* 担当課題
中枢神経感染症による認知障害についての文章から、「Ⅳ.後遺障害として認知障害を起こしうる疾患」から「していると報告されています。」までの部分を一字一句変えずに書き写してください。

* 対象の文章
■ ■ ■ ■ ■ ■ ■
中枢神経感染症による認知障害は、病原微生物の感染が生じる事で起きるだけでなく、感染症の治療後の後遺障害としても発生します。中枢神経感染症による認知症は、治療可能な認知症(treatable dementia)であることから、早期診断・早期治療が非常に重要となります。
≪認知障害をきたす感染症≫
Ⅰ.頭部MRI異常を認めにくい疾患
スピロヘータ感染症
①神経梅毒
②ライム病
Ⅱ.時に頭部MRI異常を伴う疾患
真菌性髄膜炎
結核性髄膜炎
Ⅲ.頭部MRI異常を認めやすい疾患
ウイルス感染症
①HIV脳症
②ウイルス性脳炎(単純ヘルペス脳炎、辺縁系脳炎、日本脳炎など)
③PML(進行性多巣性白質脳症)
④SSPE(亜急性硬化性全脳炎)
プリオン病
その他脳炎・脳膿瘍(頭蓋内結核腫、真菌、トキソプラズマ、寄生虫など)
Ⅳ.後遺障害として認知障害を起こしうる疾患
急性細菌性髄膜炎
ウイルス性脳炎(単純ヘルペス脳炎、辺縁系脳炎、日本脳炎など)
その他の脳炎・脳膿瘍
神経梅毒は、梅毒が中枢神経に移行したことによる感染症で、認知障害は晩期梅毒で見られ、髄膜血管型神経梅毒では、初感染後4~7年、実質型神経梅毒では10~30年の経過で現れるとされています。HIVと梅毒との重複感染が増加しており、米国では梅毒新規発生患者の60%以上が、HIV感染症を合併していると報告されています。
ライム病は、野ねずみや小鳥などを保菌動物として野生のマダニによって媒介され、人獣共通のボレリアというスピロヘータが起こす多臓器障害を生じる感染症です。神経症状は、Ⅰ~Ⅲ期に分類されており、Ⅱ期とⅢ期で脳症が起きるとされていますが、わが国ではⅢ期に至った症例は見られないとされています。
結核性髄膜炎は、結核菌による中枢神経感染症で、記憶障害、人格変化、病識の障害が生じる場合があるとされています。結核性髄膜炎の症状として水頭症や血管炎による脳梗塞が起きる場合もあります。
HIV感染による認知障害としては、エイズ脳症(ADC)が典型でしたが、多剤併用療法が取り入れられてからは、重篤な状態でエイズ脳症を呈することがまれになったとされています。近年では、HIV関連神経認知障害(HAND)と呼ばれる重症度によって、①無症候性神経心理学的障害(ANI)、②軽度神経認知障害(MND)、③顕著な機能障害を伴う認知障害(HAD)の3つに大別される認知障害が見られるようになりました。ANIでは、日常生活は問題なく行えるが、MNDになると日常生活に支障が出て支援が必要となり、HADでは入院による加療が必要となる場合があるとされています。
■ ■ ■ ■ ■ ■ ■
* 記録一覧

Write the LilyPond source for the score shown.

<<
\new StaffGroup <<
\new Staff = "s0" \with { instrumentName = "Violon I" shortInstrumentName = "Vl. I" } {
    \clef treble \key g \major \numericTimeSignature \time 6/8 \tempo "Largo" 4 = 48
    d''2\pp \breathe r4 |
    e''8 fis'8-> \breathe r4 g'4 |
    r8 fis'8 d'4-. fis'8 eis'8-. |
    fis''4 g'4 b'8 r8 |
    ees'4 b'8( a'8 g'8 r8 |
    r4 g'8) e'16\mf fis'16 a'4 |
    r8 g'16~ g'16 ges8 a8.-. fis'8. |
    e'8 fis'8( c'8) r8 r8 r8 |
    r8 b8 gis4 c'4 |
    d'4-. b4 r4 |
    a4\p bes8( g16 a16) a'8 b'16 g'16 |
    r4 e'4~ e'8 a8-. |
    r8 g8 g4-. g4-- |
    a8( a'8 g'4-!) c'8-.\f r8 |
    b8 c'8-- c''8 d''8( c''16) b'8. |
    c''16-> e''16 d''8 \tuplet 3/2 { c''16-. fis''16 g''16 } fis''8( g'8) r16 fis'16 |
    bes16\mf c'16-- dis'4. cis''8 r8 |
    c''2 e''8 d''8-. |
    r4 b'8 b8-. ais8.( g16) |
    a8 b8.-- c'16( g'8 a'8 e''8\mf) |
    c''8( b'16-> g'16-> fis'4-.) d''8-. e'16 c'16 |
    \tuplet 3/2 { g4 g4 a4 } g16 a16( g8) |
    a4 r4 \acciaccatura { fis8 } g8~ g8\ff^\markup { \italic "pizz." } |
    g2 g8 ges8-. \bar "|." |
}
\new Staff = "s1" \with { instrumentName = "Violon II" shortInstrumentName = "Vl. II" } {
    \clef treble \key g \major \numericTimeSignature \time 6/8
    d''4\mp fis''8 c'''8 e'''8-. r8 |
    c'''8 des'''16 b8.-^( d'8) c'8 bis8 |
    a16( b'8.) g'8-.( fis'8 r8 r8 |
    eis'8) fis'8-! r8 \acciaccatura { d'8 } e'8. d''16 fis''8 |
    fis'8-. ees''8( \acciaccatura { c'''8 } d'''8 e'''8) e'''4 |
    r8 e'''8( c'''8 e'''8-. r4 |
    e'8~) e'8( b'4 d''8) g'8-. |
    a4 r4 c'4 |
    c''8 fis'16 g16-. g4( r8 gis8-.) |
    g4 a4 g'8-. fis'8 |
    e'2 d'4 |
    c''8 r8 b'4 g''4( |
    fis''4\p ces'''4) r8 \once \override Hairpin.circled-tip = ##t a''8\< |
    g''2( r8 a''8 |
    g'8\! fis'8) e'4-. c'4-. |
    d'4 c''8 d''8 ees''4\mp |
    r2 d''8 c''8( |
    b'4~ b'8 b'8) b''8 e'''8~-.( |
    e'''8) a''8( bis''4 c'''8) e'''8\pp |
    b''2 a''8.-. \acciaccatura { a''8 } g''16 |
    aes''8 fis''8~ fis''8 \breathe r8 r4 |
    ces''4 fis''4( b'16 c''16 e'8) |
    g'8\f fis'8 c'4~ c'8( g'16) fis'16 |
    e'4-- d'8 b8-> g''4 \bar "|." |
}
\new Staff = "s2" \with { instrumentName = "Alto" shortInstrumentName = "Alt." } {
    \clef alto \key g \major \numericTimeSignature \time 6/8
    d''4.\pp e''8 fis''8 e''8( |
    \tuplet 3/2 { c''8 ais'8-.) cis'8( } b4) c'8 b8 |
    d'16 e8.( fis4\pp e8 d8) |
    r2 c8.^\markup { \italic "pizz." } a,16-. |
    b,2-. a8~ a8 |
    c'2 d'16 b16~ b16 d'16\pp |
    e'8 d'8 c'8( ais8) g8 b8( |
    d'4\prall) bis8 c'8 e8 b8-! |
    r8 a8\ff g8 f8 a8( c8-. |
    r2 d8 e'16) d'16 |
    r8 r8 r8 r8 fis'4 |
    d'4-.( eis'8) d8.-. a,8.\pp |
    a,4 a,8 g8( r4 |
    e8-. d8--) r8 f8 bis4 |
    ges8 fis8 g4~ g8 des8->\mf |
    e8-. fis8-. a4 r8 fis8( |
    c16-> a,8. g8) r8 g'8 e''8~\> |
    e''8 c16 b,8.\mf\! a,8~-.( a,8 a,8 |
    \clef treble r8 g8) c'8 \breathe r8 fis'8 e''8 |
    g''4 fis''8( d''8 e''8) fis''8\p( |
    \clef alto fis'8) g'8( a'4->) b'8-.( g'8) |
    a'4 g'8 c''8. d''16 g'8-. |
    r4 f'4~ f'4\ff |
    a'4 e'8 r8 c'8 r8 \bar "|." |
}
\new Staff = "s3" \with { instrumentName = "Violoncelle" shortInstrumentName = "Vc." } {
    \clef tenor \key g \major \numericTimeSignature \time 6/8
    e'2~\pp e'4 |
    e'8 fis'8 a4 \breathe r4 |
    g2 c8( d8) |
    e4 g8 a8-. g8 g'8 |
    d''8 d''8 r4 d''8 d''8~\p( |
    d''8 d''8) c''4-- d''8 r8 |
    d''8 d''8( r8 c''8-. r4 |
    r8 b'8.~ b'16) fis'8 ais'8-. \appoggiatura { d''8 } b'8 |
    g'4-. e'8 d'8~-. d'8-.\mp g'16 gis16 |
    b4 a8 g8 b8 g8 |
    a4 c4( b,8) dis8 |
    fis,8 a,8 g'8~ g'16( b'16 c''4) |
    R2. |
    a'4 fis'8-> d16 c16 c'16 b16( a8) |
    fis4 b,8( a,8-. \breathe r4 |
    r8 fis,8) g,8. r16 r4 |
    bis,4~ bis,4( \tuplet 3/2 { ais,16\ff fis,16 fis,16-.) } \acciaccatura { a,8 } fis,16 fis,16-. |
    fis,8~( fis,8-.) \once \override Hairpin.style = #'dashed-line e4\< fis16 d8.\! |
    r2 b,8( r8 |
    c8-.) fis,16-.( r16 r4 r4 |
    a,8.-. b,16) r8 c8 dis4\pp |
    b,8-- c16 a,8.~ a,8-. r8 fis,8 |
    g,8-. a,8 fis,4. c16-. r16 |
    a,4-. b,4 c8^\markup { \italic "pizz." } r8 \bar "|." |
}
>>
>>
■ ■ ■ ■ ■ ■ ■
* 課題への回答
Ⅳ.後遺障害として認知障害を起こしうる疾患
急性細菌性髄膜炎
ウイルス性脳炎(単純ヘルペス脳炎、辺縁系脳炎、日本脳炎など)
その他の脳炎・脳膿瘍
神経梅毒は、梅毒が中枢神経に移行したことによる感染症で、認知障害は晩期梅毒で見られ、髄膜血管型神経梅毒では、初感染後4~7年、実質型神経梅毒では10~30年の経過で現れるとされています。HIVと梅毒との重複感染が増加しており、米国では梅毒新規発生患者の60%以上が、HIV感染症を合併していると報告されています。